Dua puluh lima

183 32 59
                                    

Orang-orang yang berkumpul di sana sontak terkejut, begitu juga dengan Sean yang sudah keluar. Tetapi hanya berani berdiri di dekat mobilnya.

"Nenda, dari mana kamu tahu ini?" Viola yang pertama kali tersadar dari keterkejutannya. Sepasang netranya menatap si anak bungsu yang juga menatapnya. Ia rasa Jendra juga memberitahu suaminya.

Jendra yang faham jika ibunya sedang menuduhnya. Lantas menggeleng.

"Pa... aku minta maaf, nggak seharusnya aku bikin Papa kecewa dan hancurin kepercayaan Papa."

Hanenda tidak mendengarkan ocehan Reno.

"Hanenda, siapa yang kasih tahu ini? Kamu tahu dari siapa kalau mantu kita nggak sebaik yang kita pikir selama ini?"

"Kenapa kamu mau tahu sekali? Sekarang aku tanya sama kamu, jawab jujur! Kenapa kamu harus merahasiakan masalah sebesar ini dariku? Kamu nggak anggep aku sebagai kepala rumah tangga di sini?"

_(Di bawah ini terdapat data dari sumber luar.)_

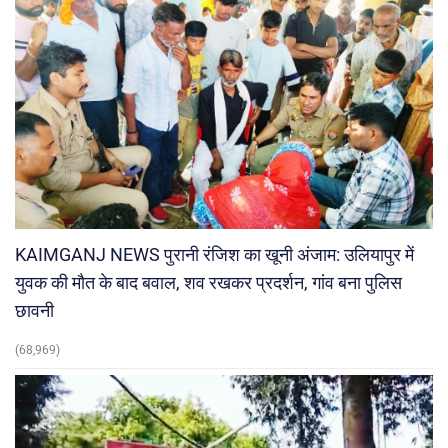
KAIMGANJ NEWS पुरानी रंजिश का खूनी अंजाम: उलियापुर में
युवक की मौत के बाद बवाल, शव रखकर प्रदर्शन, गांव बना पुलिस
छावनी
(68,969)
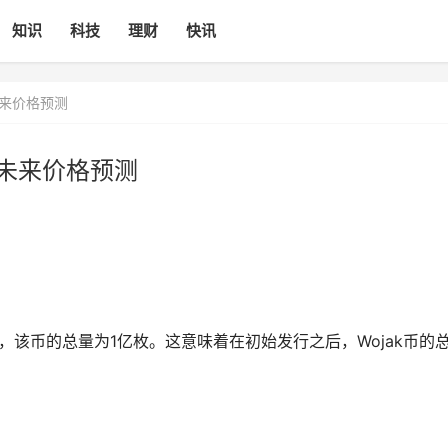
知识
科技
理财
快讯
未来价格预测
币未来价格预测
，该币的总量为1亿枚。这意味着在初始发行之后，Wojak币的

Viola menggeleng. Ia tampak kesusahan mengeluarkan suaranya. "Bukan gitu, aku pikir bisa menyelesaikan masalah ini tanpa kamu harus tahu. Aku nggak mau kamu ke pikiran, itu aja."

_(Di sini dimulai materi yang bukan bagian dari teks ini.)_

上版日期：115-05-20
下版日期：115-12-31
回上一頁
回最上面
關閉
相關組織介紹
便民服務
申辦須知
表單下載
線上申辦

"Yura, Papa mau bicara, ajak juga dia."

Dia... bahkan Reno tidak dipanggil mantu lagi seperti yang Viola katakan. Apa mungkin pernikahannya akan gagal seperti yang pertama?

🌹

Jika Hanenda tidak datang dan meminta Yura dan juga Reno ikut ke ruang kerjanya, mungkin akan ada pertumpahan darah di rumah orang tua Yura.

Jika saja Hanenda masih tidak tahu apa yang terjadi tentang kesalahan menantunya yang sudah memperlakukan anak kesayangannya semena-mena, mungkin Yura tidak akan kembali dan ikut makan malam bersama suami dan anaknya.

"Makasih banyak Yura, kamu mau maafin kesalahan dan kebodohanku." Sean tidak tahu ini yang keberapa kalinya sang ayah meminta maaf pada ibunya. Yang jelas, Sean lelah mendengar kata maaf keluar dari mulut ayahnya bagai kaset rusak itu.

"Iya," Hanya kata itu sejak tadi yang keluar dari mulut Yura untuk sang suami.

"Kamu nggak—"

"Papa, kata Mama, kalau lagi makan, kita nggak boleh bicara." Potong Sean. Ia lupa jika ayahnya tidak suka dipotong saat bicara.

Reno yang masih seperti dulu. Lantas mendelik ke arah Sean. Tatapan mengintimidasi itu keluar lagi.

Sean yang sadar kesalahannya, langsung meminta maaf. Ia tidak ingin merusak suasana di hari kepulangan sang Nyonya rumah.

"Oke, tapi jangan diulang lagi."

"Iya, tadi aku 'kan cuma ngasih tahu, Pa."

"Tapi pasti udah diajarin 'kan ya sama Mama, kalau orang lebih tua ngomong, harus didengerin dulu sampai selesai."

Yura menggeleng pelan. Lalu bangkit sambil mengangkat piring serta gelasnya. Makan sambil menonton tv sepertinya lebih menarik daripada harus melihat dan mendengar drama antara ayah dan anak yang baru disatukan kembali seperti tinggal di planet lain sebelumnya.

"Mama.... Mau kemana? Di sini aja Ma, Papa janji nggak bakal makan sambil ngobrol lagi, iya kan Pa?"

"Nggak usah teriak-teriak, nggak usah lebay jadi orang, Mama nggak bakal kabur lagi cuma karena kita makan sambil ngobrol."

"Tapi kalau Mama ngambek, lama baikin nya." Info Sean sambil memelankan suaranya.

Reno menaikkan sebelah alis. "Perasaan, dulu Mama kamu nggak pernah ngambekan deh ke Papa."